━━━━━ Working data ━━━━━
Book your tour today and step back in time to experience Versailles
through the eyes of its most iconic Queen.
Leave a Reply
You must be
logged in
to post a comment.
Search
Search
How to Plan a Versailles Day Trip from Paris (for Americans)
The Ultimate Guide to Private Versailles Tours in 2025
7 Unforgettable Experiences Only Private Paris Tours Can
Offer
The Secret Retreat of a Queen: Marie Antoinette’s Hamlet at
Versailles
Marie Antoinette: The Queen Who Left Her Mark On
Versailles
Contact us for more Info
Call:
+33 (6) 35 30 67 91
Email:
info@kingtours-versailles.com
━━━━━
* Task brief
Copy out every line of text in the records above, word for word and in the same order, keeping each line break where it falls.

* Final answer
Book your tour today and step back in time to experience Versailles
through the eyes of its most iconic Queen.
Leave a Reply
You must be
logged in
to post a comment.
Search
Search
How to Plan a Versailles Day Trip from Paris (for Americans)
The Ultimate Guide to Private Versailles Tours in 2025
7 Unforgettable Experiences Only Private Paris Tours Can
Offer
The Secret Retreat of a Queen: Marie Antoinette’s Hamlet at
Versailles
Marie Antoinette: The Queen Who Left Her Mark On
Versailles
Contact us for more Info
Call:
+33 (6) 35 30 67 91
Email:
info@kingtours-versailles.com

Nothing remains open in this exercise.